Superior's crime rate falls for fourth year
Superior's police chief is optimistic about a trend he's seeing: For the fourth straight year, the city's overall crime rate fell in 2009. While aggravated assaults and forcible rape notched upward by a few incidents in 2009, the city experienced...
Superior's police chief is optimistic about a trend he's seeing: For the fourth straight year, the city's overall crime rate fell in 2009.
While aggravated assaults and forcible rape notched upward by a few incidents in 2009, the city experienced fewer robberies, burglaries, thefts and arson cases. Murder hasn't been a factor in the city's uniform crime reporting since 2006, when 27-year-old Leah Gustafson was killed in her home by a neighbor with a history of violence.
The number of aggravated assaults and forcible rapes in 2009 still was well below those experienced in the city a decade ago.
"In a community our size, just a few crimes in a different category and you can say your crime increased," Peters said. He said while he likes to report things are improving -- and they are -- the trend is more important.
"We are so pleased that our community, Superior, Wisconsin, in the year 2010 is a community that cares about improving," Peters said.

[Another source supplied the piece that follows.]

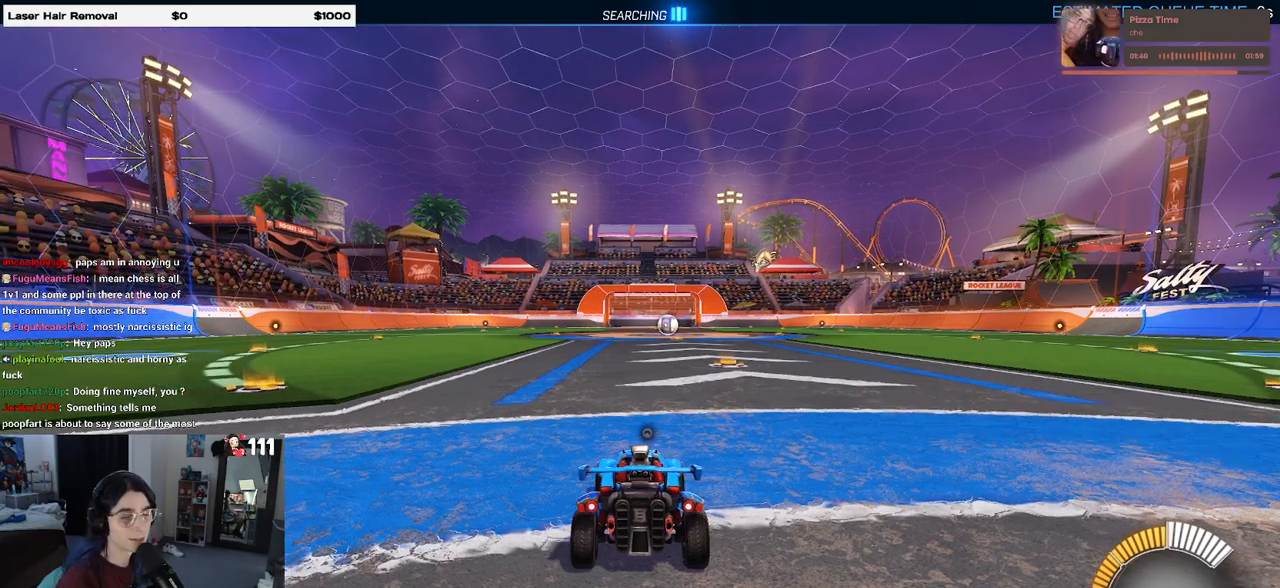
{"buttons": [], "left_stick": "center", "right_stick": "center", "events": [[250, "TRIANGLE", "down"], [350, "TRIANGLE", "up"]]}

Peters attributes the continued overall drop in the crime rate to a variety of factors, including citizen and neighborhood involvement, and business and civic groups working with professional, well-trained officers to curb crime.
Mayor Dave Ross said credit goes back to the days when former chief Doyle Barker promoted young officers, including Peters, to positions of leadership.
Now in his ninth year as the city's chief, Peters' focus remains on preventing and reducing crime and solving problems rather than reacting when crime happens.
"We have well-educated and trained officers, probably the best in the history of the department," Peters said. "We do have some advance technologies; we do have some enhanced crime analysis capabilities. We think from a management standpoint, we are better at deploying resources. And this is a big one -- addressing minor crimes and repeat offenders."
The department has developed a variety of enforcement and crime-
prevention programs to address specific problems such as nuisance properties that disturb the peace in city neighborhoods. He also cited targeted efforts to reduce domestic abuse and hold perpetrators accountable, and addressing Internet crimes against children and other crimes using technology.
Those efforts are expanding this year as the Superior Police Department takes the lead in a regional task force that includes Duluth police, and sheriff's departments in St. Louis and Douglas counties.
"No one is telling us to do these things," Peters said. "This is the ingenuity of our officers, our staff, our managers, myself saying 'how can we better serve the community' and that whole issue of reducing and preventing crime. Now we've been working at this for a while. Some have paid off, some have flopped, but we're still swinging."